Guitarist Roger Miller, for one, had never stopped. A trained musician with a number of rotating ensembles, including the silent film-scoring Alloy Orchestra, he will likewise release a solo seven-inch this summer featuring a piece for prepared guitar. "For every one of my songs, there are pages and pages of notes," he laughs, "which we immediately discard."

For their first reunion shows, each member brought a single new song with him. Bookings kept coming, as did new songs. Slipping back into form easily, with Shellac's Bob Weston replacing loopmaster and producer Martin Swope, Mission of Burma's new phase has lately become a question of evolution.

"Now I'm in one of the fallow periods, which last time lasted 15-20 years," admits Conley. "It's like one of those insect plagues that comes every decade or so." Still, Conley – who authored the band's canonical single, "Academy Fight Song" – is represented by a trio of new songs on Unsound, including "Second Television," which soars over Weston's chattering loops. Drummer Peter Prescott – whose post-Burma outfit, Volcano Sons, also featured Weston – contributed three as well.

"Blood, Sweat and Burma," Conley cracks of two songs with trumpet arrangements by Miller. They appear, played by Miller and Weston, in the churning waves of "ADD in Unison," the album's propulsive multi-part centerpiece. "I wanted to do something that went to a lot of different territories. We don't do it just to be fancy-pants," Miller says. "There's a reason it changes and morphs. It makes an interesting variation on song structure and how a rock band sounds."

_____

Required action A: According to the Mission of Burma passage, who replaced Martin Swope in the band's new phase?
Required action B: Carry the Mission of Burma passage forward, beginning right after its final sentence.

Pose landmark coordinates:
_____

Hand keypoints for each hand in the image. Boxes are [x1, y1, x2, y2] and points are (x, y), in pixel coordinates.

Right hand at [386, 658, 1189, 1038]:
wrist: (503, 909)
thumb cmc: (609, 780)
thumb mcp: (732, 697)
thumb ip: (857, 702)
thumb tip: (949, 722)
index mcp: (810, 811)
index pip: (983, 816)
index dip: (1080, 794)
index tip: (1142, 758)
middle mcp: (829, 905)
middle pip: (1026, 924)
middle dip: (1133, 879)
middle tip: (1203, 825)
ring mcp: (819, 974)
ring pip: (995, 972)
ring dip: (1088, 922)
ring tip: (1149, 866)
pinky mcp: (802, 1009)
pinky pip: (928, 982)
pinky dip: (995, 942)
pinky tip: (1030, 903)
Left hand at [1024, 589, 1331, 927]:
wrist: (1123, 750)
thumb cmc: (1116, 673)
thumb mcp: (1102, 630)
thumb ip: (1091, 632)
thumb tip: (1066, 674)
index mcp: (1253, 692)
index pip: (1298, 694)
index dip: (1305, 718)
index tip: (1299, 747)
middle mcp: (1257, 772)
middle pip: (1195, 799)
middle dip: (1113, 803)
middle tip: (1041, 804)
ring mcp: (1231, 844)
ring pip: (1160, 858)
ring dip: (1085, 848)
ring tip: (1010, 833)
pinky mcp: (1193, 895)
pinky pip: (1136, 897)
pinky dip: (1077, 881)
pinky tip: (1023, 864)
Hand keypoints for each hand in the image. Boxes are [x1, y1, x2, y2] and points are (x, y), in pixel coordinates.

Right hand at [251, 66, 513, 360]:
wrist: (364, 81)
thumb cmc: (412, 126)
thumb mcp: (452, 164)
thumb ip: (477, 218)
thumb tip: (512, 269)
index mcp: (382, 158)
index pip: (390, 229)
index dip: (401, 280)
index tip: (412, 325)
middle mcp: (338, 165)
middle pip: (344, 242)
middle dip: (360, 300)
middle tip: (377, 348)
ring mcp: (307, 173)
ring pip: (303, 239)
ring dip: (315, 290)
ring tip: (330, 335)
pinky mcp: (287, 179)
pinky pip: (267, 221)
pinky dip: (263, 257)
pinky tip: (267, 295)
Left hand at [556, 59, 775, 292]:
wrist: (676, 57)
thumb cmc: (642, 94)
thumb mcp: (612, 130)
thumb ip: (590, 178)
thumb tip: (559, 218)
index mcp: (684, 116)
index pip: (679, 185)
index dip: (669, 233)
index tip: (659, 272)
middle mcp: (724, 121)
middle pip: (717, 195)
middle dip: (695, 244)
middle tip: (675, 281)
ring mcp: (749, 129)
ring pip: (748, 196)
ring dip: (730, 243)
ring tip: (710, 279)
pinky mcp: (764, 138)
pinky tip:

_____

Reply A: Shellac's Bob Weston replaced Martin Swope.

Reply B:
A perpetual composer, Miller has already written a handful of new songs that he hopes to have in shape by the time the band hits the road for shows in August and September. But his career as a silent film scorer doesn't mean his writing for Mission of Burma has become staid or un-punk. "Being pissed off is really helpful to me," he notes. "Stuff just explodes." He remembers falling sick while doing soundtrack work a few years ago, then blowing off steam by recording an acoustic improv session, out of which sprang "Dust Devil," Unsound's first single, and a handful of songs he recently taught to Conley and Prescott – "Totally different than the songs that ended up on Unsound," he says.

"It's a lot easier in so many ways," assesses Conley of the band's second-round success. "Aesthetically, [playing live] used to be like an argument, always trying to prove something. There's less of that. We're gratified to be recognized to whatever extent we are. We sort of know where we are in the musical universe. We seem have to secured some tiny niche, and that's just fine with us."

"But I think it's sort of the same as it ever was for us," he adds. "In a lot of ways, we feel as disconnected from the world around us as we ever did, Eighties or Aughts. When we look around and see what's popular, even in the quote-unquote 'indie-verse,' we're just confused as hell. It's a weird world out there."